Томатный дух

Томатный дух

Это был не просто томатный сок. Это была мякоть солнца, которую выжали из спелых, наливных туш, ещё помнящих тяжесть южного полдня. Я смотрел, как он тяжело, лениво плескался в высоком стакане из толстого стекла — густо-красный, как закат в пустыне или как знамя, уставшее от ветра. Густая плоть напитка облипала стенки, сползала обратно вниз медленно, со стоном, цепляясь за прозрачность миллиметровыми сгустками мякоти. В нём чувствовалась та сырая, тревожная мощь поля, где помидоры лопаются от спелости и никто не слышит их крика.

В стакане плавал лёд. Четыре кубика, прозрачных, как гробики хрустальных принцесс. Они сталкивались с глухим, обречённым звоном, когда я брал стакан в руку, и постепенно умирали, отдавая соку свою холодную, стерильную душу. По бокам кубиков уже ползли трещины — тонкие, белые, похожие на морщины, которые время рисует на лицах, когда человек смотрит в одну точку слишком долго.

И тут вступил он. Сельдерей.

Стебель торчал из стакана, как зелёный палец, указывающий в небо, как последний телеграфный столб на вымершей станции. Он был хрустким, волокнистым и бесконечно чужим в этом рубиновом мареве. Томатный сок принимал его, обнимал у основания, но сельдерей оставался самим собой — зелёным, упрямым, пахнущим болотом и утренней росой. Он был не для вкуса. Он был для совести. Чтобы, допив эту густую, солёную жижу, ты мог укусить его и услышать, как в твоей голове лопается тишина, разлетаясь на осколки свежести. В этом хрусте слышалось обещание, что ты ещё жив, что внутри тебя ещё есть что-то зелёное, цельное, способное расти против течения.

А на шпажке, перекинутой через край стакана, как мост между двумя мирами, висели три зелёные оливки.

Зелёные, тугие, налитые рассолом.
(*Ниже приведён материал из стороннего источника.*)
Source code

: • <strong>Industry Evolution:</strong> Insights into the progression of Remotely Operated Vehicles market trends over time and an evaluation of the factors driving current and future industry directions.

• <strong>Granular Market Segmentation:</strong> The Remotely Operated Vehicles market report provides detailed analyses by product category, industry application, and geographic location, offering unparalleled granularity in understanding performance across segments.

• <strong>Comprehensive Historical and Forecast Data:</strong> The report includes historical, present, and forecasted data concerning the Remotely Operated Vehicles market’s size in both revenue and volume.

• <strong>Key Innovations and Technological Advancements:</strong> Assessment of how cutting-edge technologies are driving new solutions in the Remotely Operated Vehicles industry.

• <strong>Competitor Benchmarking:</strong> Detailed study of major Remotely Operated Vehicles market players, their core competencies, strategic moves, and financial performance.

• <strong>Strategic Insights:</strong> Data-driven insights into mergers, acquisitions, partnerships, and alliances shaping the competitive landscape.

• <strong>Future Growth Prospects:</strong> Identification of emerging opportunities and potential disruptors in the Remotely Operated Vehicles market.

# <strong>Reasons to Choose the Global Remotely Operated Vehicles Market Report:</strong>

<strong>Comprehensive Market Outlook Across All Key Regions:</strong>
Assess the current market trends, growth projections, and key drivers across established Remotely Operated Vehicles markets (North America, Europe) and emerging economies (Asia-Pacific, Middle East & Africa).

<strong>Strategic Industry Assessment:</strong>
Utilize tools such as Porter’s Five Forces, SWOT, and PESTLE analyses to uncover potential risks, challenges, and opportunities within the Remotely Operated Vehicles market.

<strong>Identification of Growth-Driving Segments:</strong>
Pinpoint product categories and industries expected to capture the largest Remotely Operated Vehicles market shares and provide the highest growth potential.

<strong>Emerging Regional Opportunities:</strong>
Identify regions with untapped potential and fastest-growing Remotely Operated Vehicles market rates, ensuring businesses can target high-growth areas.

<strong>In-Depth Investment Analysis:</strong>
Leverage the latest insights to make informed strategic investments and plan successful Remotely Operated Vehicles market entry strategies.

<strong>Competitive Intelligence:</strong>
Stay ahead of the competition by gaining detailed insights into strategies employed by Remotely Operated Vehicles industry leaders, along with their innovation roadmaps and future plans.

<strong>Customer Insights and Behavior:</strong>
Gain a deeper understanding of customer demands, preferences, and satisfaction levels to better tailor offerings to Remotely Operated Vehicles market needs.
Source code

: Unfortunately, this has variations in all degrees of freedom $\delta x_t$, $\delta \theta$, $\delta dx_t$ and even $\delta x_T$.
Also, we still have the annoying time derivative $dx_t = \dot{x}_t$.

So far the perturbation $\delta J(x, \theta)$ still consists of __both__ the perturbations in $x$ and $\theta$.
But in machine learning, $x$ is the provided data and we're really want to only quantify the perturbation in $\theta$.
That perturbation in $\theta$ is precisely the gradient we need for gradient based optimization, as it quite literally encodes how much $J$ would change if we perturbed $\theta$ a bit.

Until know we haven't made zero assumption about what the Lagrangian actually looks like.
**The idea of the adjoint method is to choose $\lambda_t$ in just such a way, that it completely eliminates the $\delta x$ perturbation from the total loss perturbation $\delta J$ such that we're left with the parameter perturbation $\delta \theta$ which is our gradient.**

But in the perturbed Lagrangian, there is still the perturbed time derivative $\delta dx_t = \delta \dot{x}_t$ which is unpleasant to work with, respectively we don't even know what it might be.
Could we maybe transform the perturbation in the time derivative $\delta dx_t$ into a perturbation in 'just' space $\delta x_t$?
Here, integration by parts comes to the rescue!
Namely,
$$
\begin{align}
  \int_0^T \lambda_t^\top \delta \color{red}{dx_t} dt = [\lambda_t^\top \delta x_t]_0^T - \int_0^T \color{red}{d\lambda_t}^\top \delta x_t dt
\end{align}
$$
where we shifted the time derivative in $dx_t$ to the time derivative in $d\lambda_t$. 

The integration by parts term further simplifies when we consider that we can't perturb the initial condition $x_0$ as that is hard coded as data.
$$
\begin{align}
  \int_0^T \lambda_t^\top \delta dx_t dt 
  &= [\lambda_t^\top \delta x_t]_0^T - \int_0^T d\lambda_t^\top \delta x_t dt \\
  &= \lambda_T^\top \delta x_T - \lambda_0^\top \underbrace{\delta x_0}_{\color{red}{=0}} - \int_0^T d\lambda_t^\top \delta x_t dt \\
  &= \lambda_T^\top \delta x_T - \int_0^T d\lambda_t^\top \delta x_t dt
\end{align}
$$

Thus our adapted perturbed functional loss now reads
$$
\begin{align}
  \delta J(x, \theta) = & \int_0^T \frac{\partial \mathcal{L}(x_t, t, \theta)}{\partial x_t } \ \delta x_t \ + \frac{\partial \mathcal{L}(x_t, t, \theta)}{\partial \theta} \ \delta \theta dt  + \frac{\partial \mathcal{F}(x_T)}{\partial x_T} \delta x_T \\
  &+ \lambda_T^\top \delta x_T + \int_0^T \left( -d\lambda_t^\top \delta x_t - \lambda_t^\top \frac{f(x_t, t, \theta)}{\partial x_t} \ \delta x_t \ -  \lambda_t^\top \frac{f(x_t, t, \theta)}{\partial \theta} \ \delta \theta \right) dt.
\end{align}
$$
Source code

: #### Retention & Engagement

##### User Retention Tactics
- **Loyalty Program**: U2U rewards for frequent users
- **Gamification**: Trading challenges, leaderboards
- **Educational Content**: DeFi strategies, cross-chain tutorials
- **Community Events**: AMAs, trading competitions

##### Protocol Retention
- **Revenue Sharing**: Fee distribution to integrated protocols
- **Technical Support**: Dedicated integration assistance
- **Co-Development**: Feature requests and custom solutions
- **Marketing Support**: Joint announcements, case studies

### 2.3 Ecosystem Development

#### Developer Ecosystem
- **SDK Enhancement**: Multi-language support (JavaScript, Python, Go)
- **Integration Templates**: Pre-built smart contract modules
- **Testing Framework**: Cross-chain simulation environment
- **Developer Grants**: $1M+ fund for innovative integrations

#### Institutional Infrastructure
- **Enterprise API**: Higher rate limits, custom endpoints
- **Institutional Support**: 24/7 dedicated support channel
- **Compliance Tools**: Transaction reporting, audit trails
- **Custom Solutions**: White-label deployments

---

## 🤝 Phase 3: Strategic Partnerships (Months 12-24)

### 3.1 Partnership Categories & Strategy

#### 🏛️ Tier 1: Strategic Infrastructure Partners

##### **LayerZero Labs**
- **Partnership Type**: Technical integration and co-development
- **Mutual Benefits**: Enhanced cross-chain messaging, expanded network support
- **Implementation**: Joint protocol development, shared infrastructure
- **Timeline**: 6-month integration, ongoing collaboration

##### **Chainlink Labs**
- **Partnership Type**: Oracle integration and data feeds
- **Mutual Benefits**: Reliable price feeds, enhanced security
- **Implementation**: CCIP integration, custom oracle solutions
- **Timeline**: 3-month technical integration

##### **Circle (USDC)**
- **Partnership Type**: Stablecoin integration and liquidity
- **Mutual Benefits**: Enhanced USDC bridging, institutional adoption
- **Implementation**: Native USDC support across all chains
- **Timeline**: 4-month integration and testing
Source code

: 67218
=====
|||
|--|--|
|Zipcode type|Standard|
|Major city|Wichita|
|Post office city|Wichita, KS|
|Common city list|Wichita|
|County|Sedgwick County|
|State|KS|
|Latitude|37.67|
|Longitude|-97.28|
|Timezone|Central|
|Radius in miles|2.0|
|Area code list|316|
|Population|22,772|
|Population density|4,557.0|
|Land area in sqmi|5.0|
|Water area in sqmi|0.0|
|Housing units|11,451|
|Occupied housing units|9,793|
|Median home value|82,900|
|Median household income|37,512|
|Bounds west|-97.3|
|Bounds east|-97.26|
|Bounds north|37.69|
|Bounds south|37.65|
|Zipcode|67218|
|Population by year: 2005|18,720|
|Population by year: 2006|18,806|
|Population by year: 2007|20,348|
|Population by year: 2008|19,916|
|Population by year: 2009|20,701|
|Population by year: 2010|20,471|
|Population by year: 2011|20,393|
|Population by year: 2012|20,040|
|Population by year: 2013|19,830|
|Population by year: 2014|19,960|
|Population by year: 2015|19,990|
Они смотрели на всё это великолепие с надменностью старых актёров, которым уже плевать на пьесу. Оливки не участвовали в трагедии томата и в одиночестве сельдерея. Они были декорацией. Бутафорией. Знаком качества в мире, где качество давно измеряется только ценой. Шпажка держала их крепко, по-хозяйски, но оливки не сопротивлялись — они висели, покачиваясь, как распятые клоуны, готовые в любой момент соскользнуть в красную бездну стакана, чтобы утонуть без права на реабилитацию.

Запах стоял густой, соляной, въедливый. От него першило в горле. Он пах железом и дальними дорогами. Он пробирал до костей, оседал на языке острым, металлическим привкусом, от которого хотелось жить — жить громко, до хруста, до дна, до последней капли, что падает на белую скатерть, как слеза официанта, который давно разлюбил эту работу.

Томатный сок с сельдереем и тремя оливками на шпажке — это не напиток. Это исповедь. Это утро после. Это надежда на то, что сегодня всё будет иначе, хотя ты точно знаешь, что нет.